When people feel the ground shake, they exclaim, "It's an earthquake!" Strictly speaking, what they are feeling is ground motion caused by an earthquake.
As a technical term, ground motion is used to distinguish this movement from the earthquake itself.
An earthquake is a destructive slip movement inside a rock plate deep under the ground. We call the plane of this movement a fault, and the point at which a destructive slip movement starts is called the hypocenter. Such destructive slip movements cause vibration that propagates in every direction.
Of all the natural disasters, earthquake is one of the most devastating one as it occurs suddenly, damages a significant number of infrastructures, and takes away lives.
Many of the existing prediction techniques provide high false alarm, therefore, lack of accurate prediction process is a contributor to this catastrophic consequence of earthquake.
CATS Photonic Rayleigh wave monitoring technology integrated with AI-based methods have created a new scope for improving this prediction process due to their high sensitivity and accuracy when compared to other techniques.
For earthquake detection, it is important to understand the two types of seismic waves emitted by earthquakes: P-waves and S-waves.
p-waves are less powerful and travel relatively quickly, so early recognition of these waves is critical in order to maximize warning time.
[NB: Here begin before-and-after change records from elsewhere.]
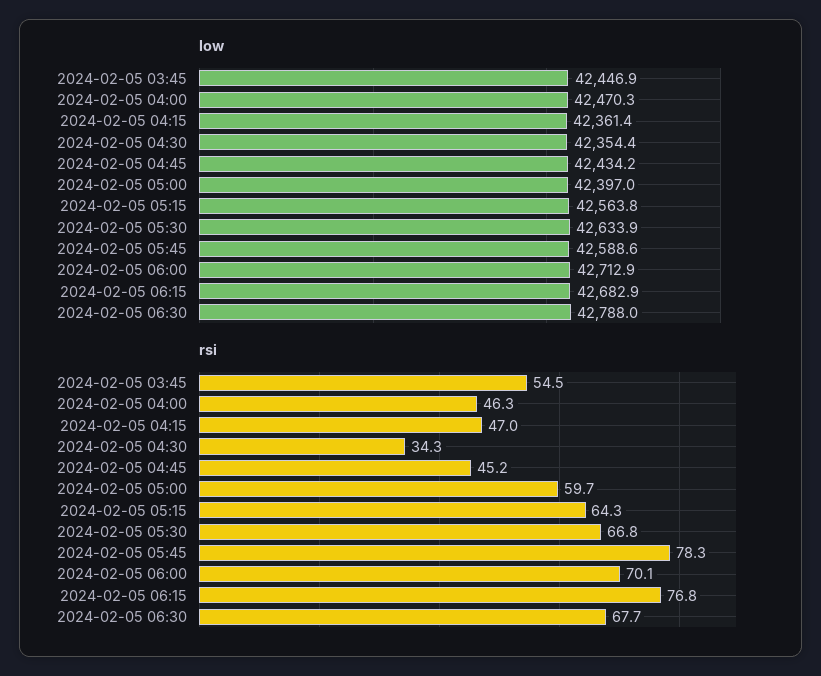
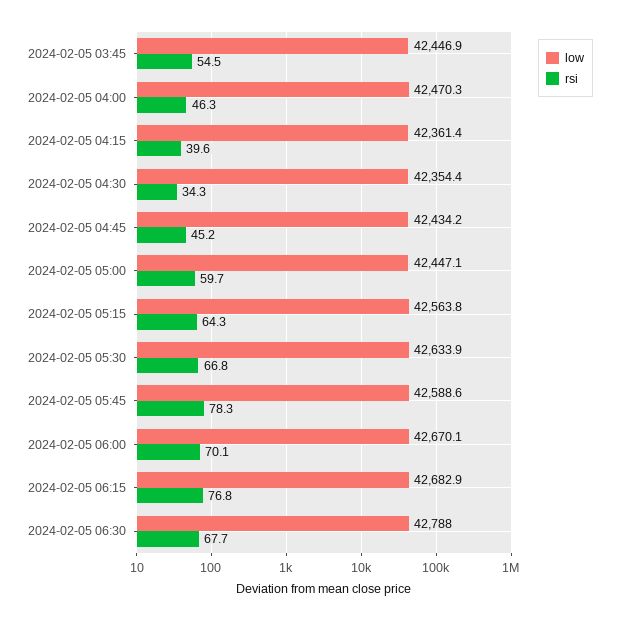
  {
    "low": {
      "2024-02-05 03:45": 42446.9,
      "2024-02-05 04:00": 42470.3,
      "2024-02-05 04:15": 42361.4,
      "2024-02-05 04:30": 42354.4,
      "2024-02-05 04:45": 42434.2,
-     "2024-02-05 05:00": 42397,
+     "2024-02-05 05:00": 42447.1,
      "2024-02-05 05:15": 42563.8,
      "2024-02-05 05:30": 42633.9,
      "2024-02-05 05:45": 42588.6,
-     "2024-02-05 06:00": 42712.9,
+     "2024-02-05 06:00": 42670.1,
      "2024-02-05 06:15": 42682.9,
      "2024-02-05 06:30": 42788
    },
    "rsi": {
      "2024-02-05 03:45": 54.5,
      "2024-02-05 04:00": 46.3,
-     "2024-02-05 04:15": 47,
+     "2024-02-05 04:15": 39.6,
      "2024-02-05 04:30": 34.3,
      "2024-02-05 04:45": 45.2,
      "2024-02-05 05:00": 59.7,
      "2024-02-05 05:15": 64.3,
      "2024-02-05 05:30": 66.8,
      "2024-02-05 05:45": 78.3,
      "2024-02-05 06:00": 70.1,
      "2024-02-05 06:15": 76.8,
      "2024-02-05 06:30": 67.7
    }
  }

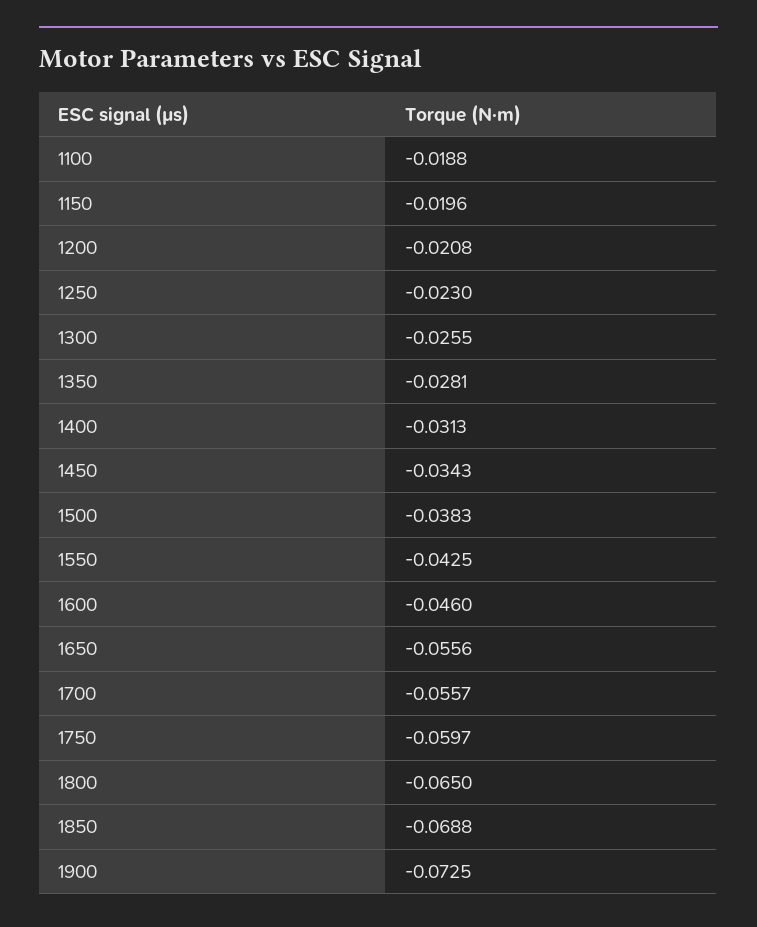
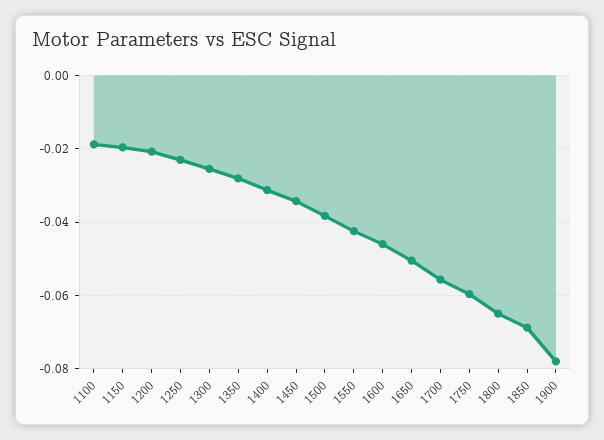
  {
    "1100": -0.0188,
    "1150": -0.0196,
    "1200": -0.0208,
    "1250": -0.023,
    "1300": -0.0255,
    "1350": -0.0281,
    "1400": -0.0313,
    "1450": -0.0343,
    "1500": -0.0383,
    "1550": -0.0425,
    "1600": -0.046,
-   "1650": -0.0556,
+   "1650": -0.05,
    "1700": -0.0557,
    "1750": -0.0597,
    "1800": -0.065,
    "1850": -0.0688,
-   "1900": -0.0725
+   "1900": -0.078
  }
S-waves, or shear waves, oscillate sinusoidally and move perpendicular to their direction of travel. These waves cause most of the earthquake-induced damage such as the destruction of buildings and landslides.
Unlike p-waves, s-waves cannot travel through gas or liquid and travel at a slower rate of 2- 5km/second.
VEDA is an efficient earthquake warning system, VEDA monitors earthquake using Rayleigh waves that quickly detects the p-waves and issue a warning before the arrival of these s-waves.
Rayleigh waves are a type of surface acoustic wave that travel on solids
Typical in-plane wave amplitude decays on the surface as 1/v r, where r is the distance from the signal source
A 1mm vibrational amplitude imparted 15kms away, decays to a vibrational amplitude of 8.165 m
VEDA monitoring real time vibrations with high sensitivity (nanometre resolution), one can also listen to the sound at the observation location, remotely.
Predicting the time, location and magnitude of an earthquake is a challenging job as an earthquake does not show specific patterns resulting in inaccurate predictions.
CATS Artificial Intelligence (AI) has capability to find hidden patterns in data and produce a promising outcome.
Such methods can significantly reduce damages as the concerned area can be evacuated based on the forecasting. To facilitate the prediction process, this article reviewed the existing techniques that involve AI-based earthquake prediction.
VEDA and AI-based techniques in earthquake prediction will further help the researchers to predict and develop more accurate methods.